“They mortify themselves only the better for that. Each one has hung around the loins a sort of haircloth, that horrible load of petticoats which hurts them and finally makes them ill. This is after the example of the saints, the better to work out salvation.”
“But all the men are smiling.”
“That is the finest thing about it; cramped as they are, shut up in their winding-sheet of black cloth. They impose restraint on themselves, and give proof of virtue. Go forward six steps, you will see.”
The young man advanced; not yet used to the movements of a drawing-room, he stepped on the feet of a dancer and smashed the hat of a melancholy gentleman. He returned, covered with confusion, to hide himself beside us.
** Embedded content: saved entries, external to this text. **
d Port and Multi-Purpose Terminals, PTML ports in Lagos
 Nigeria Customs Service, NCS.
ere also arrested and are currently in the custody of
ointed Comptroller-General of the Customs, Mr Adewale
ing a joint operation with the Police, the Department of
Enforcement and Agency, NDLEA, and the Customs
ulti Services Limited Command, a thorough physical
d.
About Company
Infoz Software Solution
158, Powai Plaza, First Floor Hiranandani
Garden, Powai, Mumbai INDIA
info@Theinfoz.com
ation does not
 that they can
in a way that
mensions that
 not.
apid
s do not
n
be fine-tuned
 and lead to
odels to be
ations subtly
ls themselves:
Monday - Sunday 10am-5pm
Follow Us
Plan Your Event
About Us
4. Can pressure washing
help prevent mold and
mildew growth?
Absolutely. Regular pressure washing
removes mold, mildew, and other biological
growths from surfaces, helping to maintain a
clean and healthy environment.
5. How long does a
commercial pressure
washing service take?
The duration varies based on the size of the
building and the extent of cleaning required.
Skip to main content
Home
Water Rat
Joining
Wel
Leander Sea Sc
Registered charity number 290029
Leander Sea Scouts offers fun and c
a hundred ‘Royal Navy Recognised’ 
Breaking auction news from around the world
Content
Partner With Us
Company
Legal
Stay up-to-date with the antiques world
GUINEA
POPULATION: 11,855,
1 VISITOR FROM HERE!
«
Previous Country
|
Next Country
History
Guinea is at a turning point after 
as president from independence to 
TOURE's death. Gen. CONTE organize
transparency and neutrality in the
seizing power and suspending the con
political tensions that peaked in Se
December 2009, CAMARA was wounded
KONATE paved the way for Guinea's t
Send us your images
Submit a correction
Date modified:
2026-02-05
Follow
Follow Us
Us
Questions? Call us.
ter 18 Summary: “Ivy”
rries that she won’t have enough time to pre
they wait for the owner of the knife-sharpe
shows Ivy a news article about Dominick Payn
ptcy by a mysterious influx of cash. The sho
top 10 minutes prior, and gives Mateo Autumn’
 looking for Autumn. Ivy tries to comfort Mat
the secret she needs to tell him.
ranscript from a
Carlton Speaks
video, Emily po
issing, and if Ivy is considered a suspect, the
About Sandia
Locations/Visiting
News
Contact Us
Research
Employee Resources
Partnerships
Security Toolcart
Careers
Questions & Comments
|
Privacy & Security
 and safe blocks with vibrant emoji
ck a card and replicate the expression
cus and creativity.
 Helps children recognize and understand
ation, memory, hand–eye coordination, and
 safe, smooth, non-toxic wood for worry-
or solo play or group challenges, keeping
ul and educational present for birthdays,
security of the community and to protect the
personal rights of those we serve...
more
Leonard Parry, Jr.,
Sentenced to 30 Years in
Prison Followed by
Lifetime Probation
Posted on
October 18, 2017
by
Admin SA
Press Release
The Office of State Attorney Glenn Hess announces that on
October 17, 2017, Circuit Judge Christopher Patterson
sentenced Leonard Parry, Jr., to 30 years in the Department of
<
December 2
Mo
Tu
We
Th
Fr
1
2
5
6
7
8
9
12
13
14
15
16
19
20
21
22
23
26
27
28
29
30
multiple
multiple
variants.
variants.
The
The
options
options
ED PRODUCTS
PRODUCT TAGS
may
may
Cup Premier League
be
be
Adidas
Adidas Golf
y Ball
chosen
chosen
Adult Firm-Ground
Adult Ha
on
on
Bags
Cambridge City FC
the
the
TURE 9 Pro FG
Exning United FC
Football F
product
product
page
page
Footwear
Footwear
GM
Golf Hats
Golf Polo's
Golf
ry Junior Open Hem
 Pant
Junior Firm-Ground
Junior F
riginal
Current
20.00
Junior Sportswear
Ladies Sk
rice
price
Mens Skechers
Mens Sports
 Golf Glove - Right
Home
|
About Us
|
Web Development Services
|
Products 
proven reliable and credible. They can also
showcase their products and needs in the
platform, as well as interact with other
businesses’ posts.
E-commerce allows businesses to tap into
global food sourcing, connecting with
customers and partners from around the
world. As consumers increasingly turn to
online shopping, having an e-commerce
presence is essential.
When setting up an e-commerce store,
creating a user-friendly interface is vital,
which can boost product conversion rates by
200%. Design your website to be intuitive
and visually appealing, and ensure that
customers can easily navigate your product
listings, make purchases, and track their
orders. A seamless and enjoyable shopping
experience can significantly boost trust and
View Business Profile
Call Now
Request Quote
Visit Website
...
“What did your two poor devils say to you?”
“I don’t at all understand. The first, after an involuntary wry face, looked at me amiably. The other put his hat under his other arm and bowed.”
“Humility, resignation, a wish to suffer in order to enhance their merits. Under Henry III. they thanked him who had strapped them the best. I will make a musician talk; listen. Monsieur Steuben, what quadrille are you playing there?”
“L’Enfer, a fantastic quadrille. It is the legend of a young girl carried off alive in the clutches of the devil.”
“It is, indeed?”
“Very expressive. The finale expresses her cries of grief and the howling of the demons. The young girl makes the air, the demons the bass.